While in Berlin, I saw the Designmai Youngsters exhibition:
The PIZZONI® Lifestyle-Grill looks like a rigid shoulder bag but is in fact a grill for barbecue.
And that was the first piece I saw at the exhibit. Quite normal. But here’s the rest:
Ralf Breternitz (D) recycled toilets into speakers. Tonia Welter (the designer of the Netto plastic laptop bags) showed some memory-sticks cufflinks.
Sven Burgheim and Björn Bernt’s Sleeplight tries to solve space problem by dividing the room with a bed-lamp. Asleep no light is needed, and with light you don’t sleep. Space for daytime, and a place for nighttime.
Another solution for minimum space is Storno Design ‘s Erika which stores every ustensil or appliances on the kitchen wall. Nothing is hidden. (video).
POG investigates “non-design” products to find their hidden aesthetic and functional qualities, and turn them into “quality products“.
Wolksware was presenting the most expensive coat in the world, a garment made out of labels, that were taken from 7531 different pieces of clothes.

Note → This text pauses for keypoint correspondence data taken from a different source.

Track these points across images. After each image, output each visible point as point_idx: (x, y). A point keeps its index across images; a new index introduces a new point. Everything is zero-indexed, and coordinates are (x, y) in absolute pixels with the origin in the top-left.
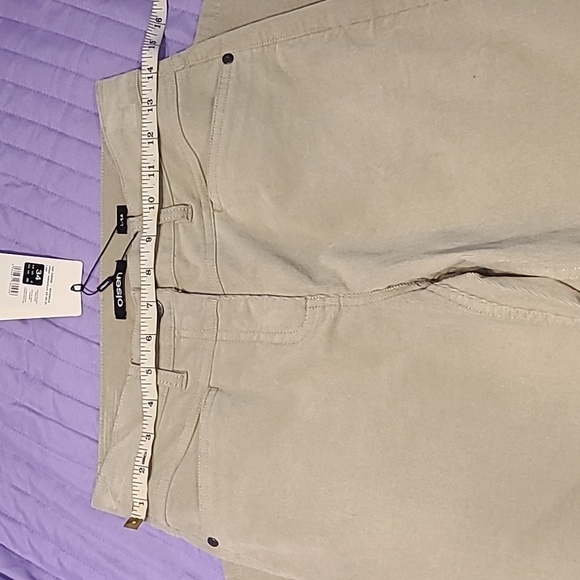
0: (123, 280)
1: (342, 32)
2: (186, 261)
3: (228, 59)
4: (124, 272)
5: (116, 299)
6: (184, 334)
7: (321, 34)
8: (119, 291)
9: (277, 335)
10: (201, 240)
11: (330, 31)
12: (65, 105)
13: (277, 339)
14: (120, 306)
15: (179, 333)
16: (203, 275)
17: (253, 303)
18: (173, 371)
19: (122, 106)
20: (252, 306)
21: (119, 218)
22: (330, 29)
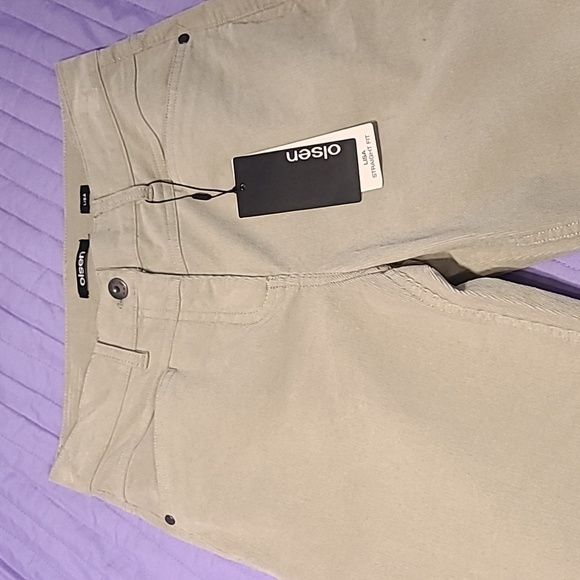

The labels present a value of exactly 759.987,20 Euro.
The Erwachsen Egg, by Martin Jonsson, is delivered as unspecified utility goods, manufactured in a limited series of 99 pieces and have to be assembled by customers themselves, which forces participation.
The Erwachsen Egg project is a survey of customer behaviour and it uses accepted norms of economic psychology and product marketing that require the buyer to consider the risks that consumption always involves. A consumer will bond with the object he purchases; and the object is expected to satisfy the demands and expectations of it’s new owner.